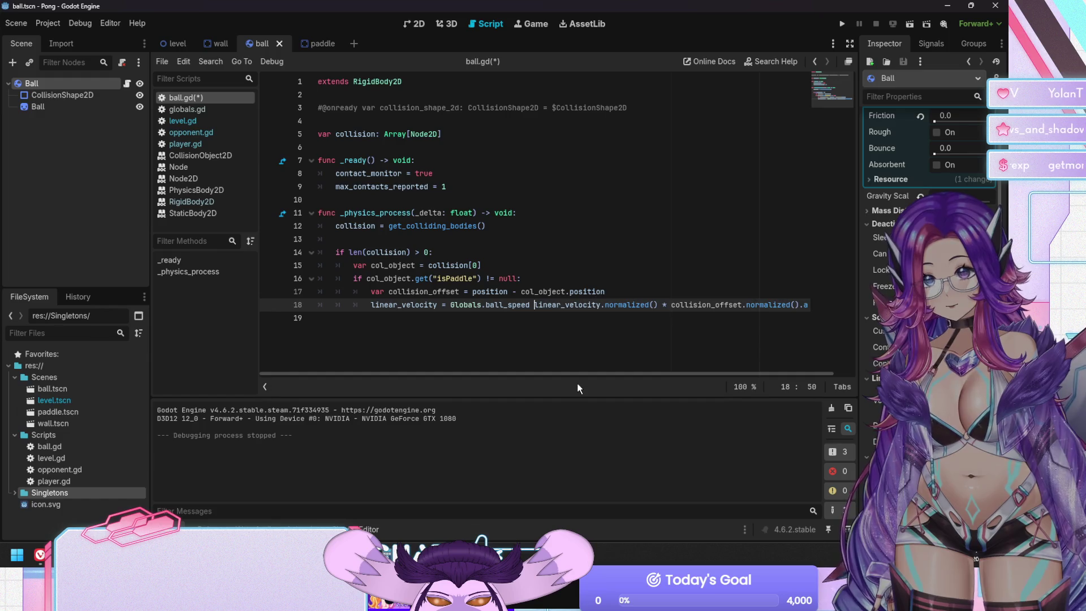
key(F5)
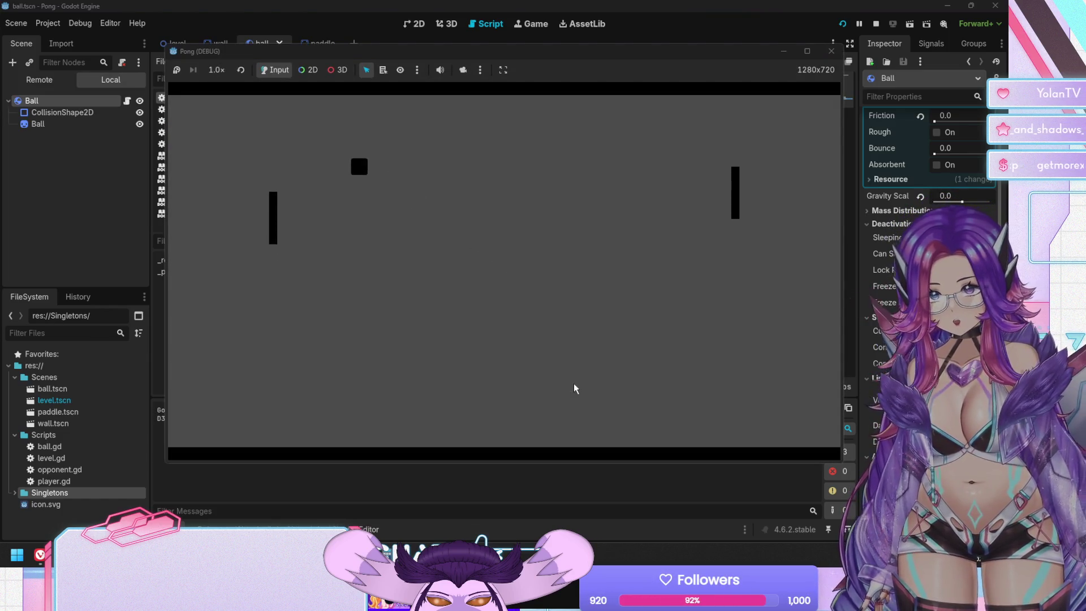
key(F8)
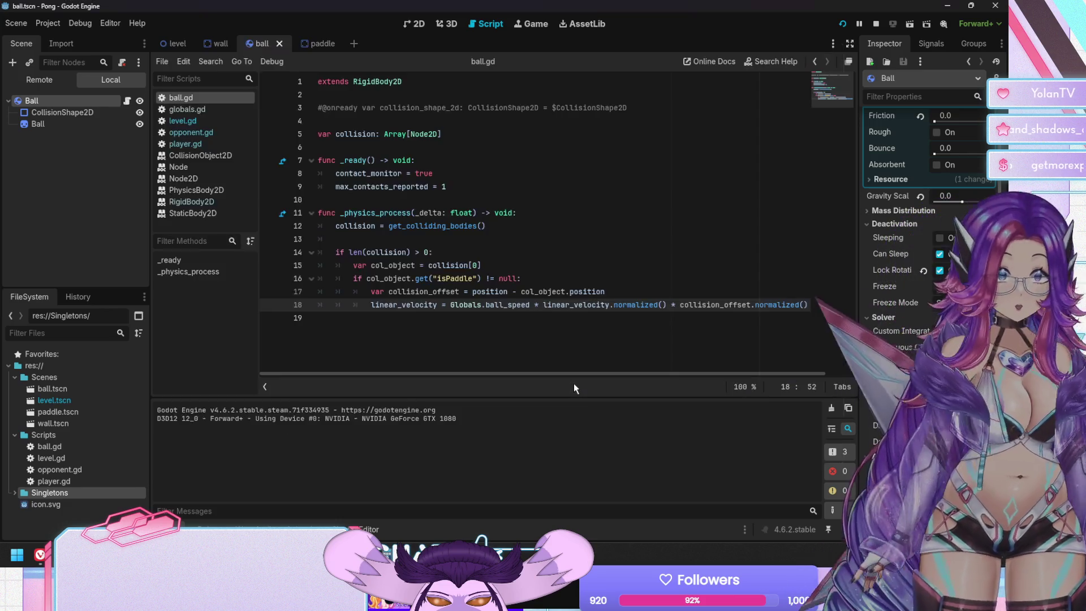
key(F5)
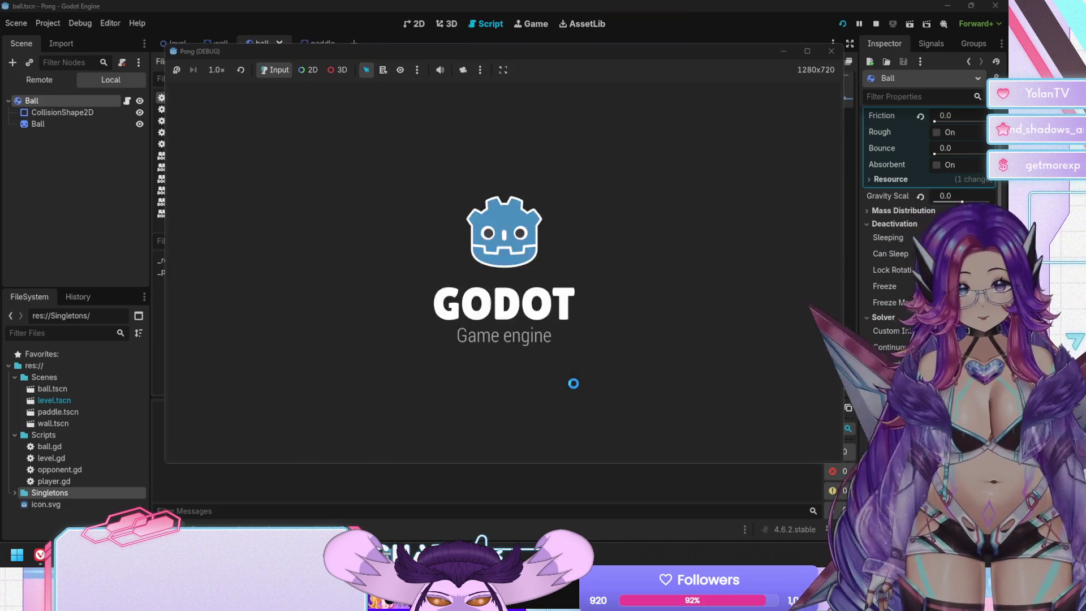
Divide Globals.ball_speed by 2 on line 18 and playtest the game.
key(F5)
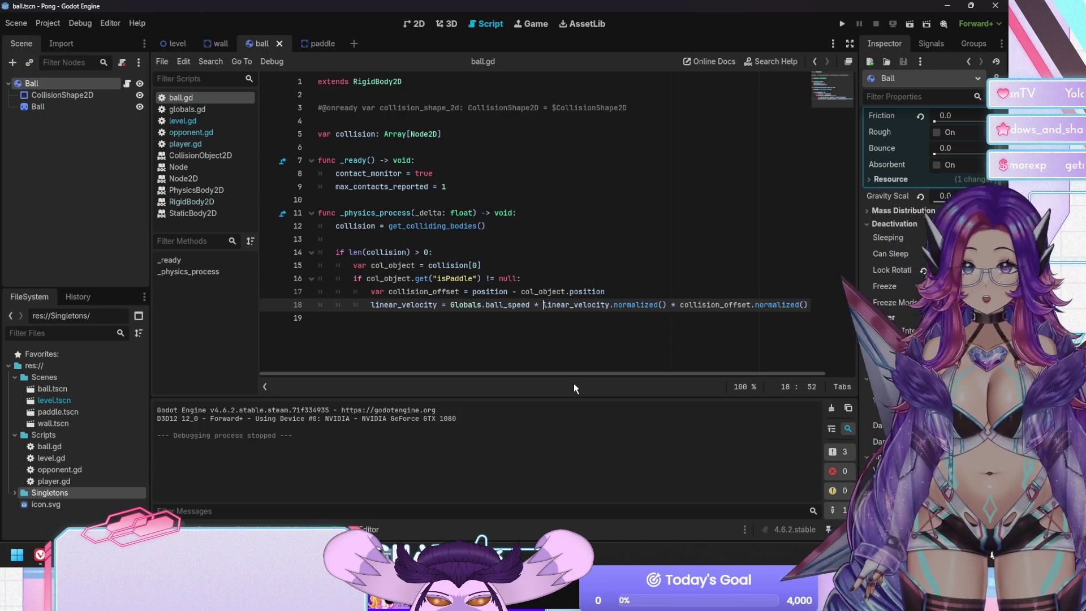
text(/ 2)
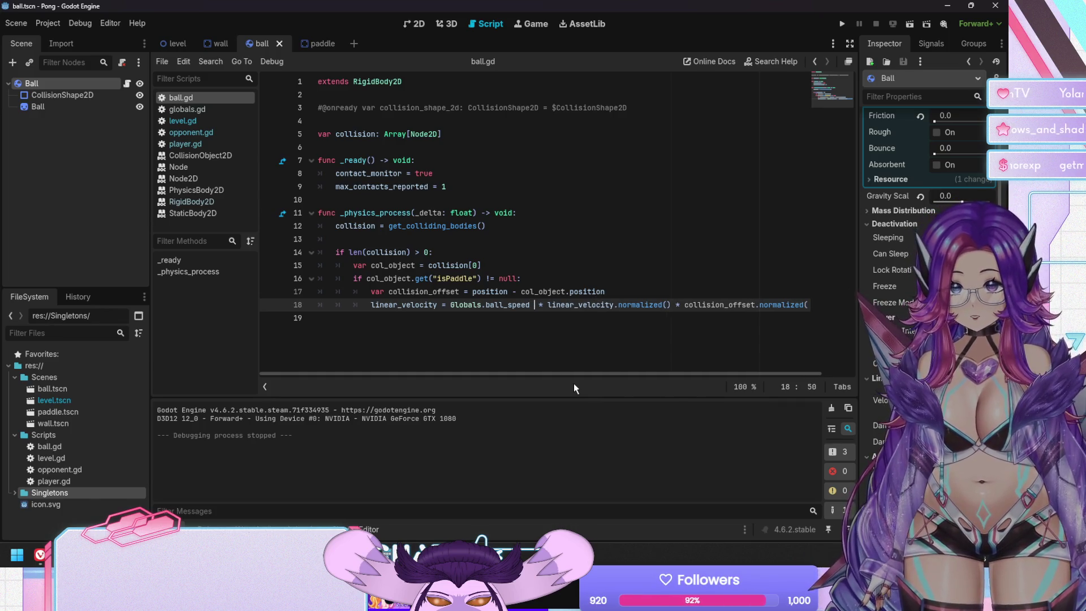
key(F5)
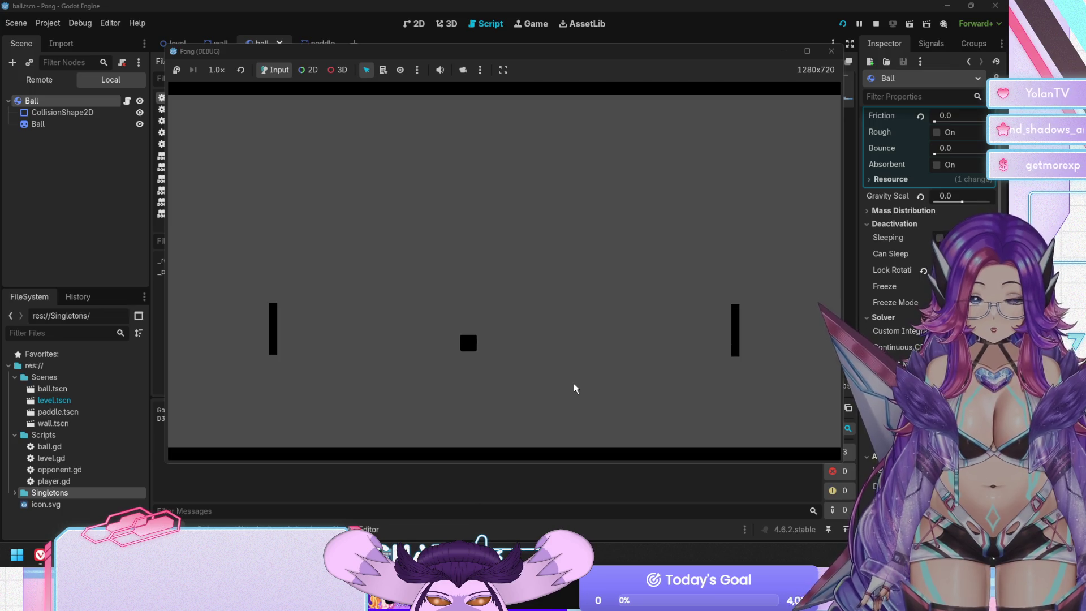
key(F8)
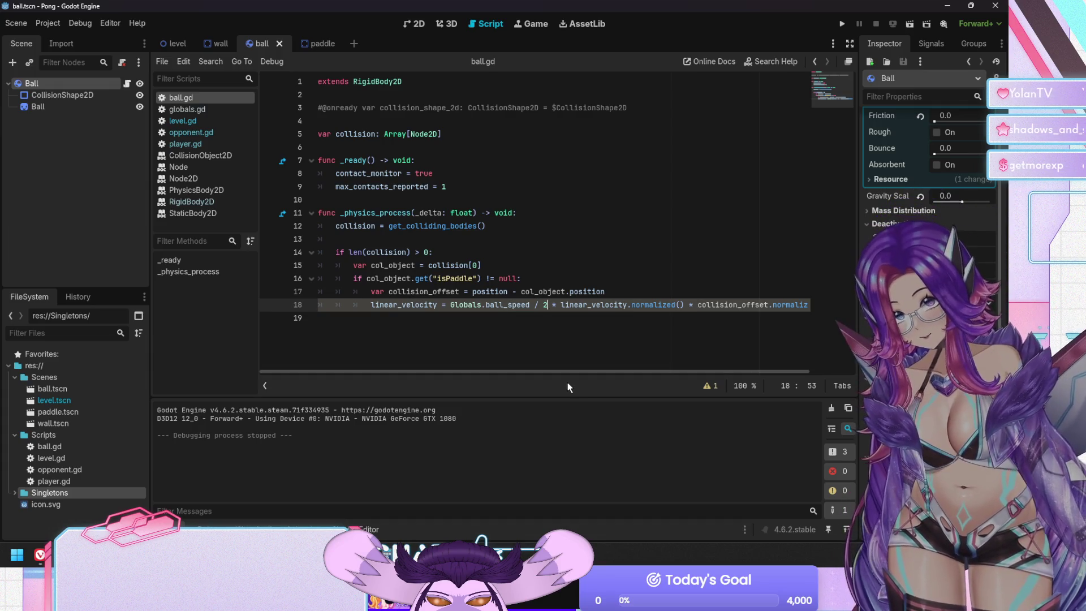
Remove the / 2 from the bounce speed and save ball.gd.
key(BackSpace)
key(BackSpace)
key(BackSpace)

----

▶ _TASK INSTRUCTIONS_
Each entry needs to be returned verbatim, with its pictures left out.

▶ _RESPONSE FOR THIS EXERCISE_
key(F5)
key(F8)
key(F5)
Divide Globals.ball_speed by 2 on line 18 and playtest the game.
key(F5)
text(/ 2)
key(F5)
key(F8)
Remove the / 2 from the bounce speed and save ball.gd.
key(BackSpace)
key(BackSpace)
key(BackSpace)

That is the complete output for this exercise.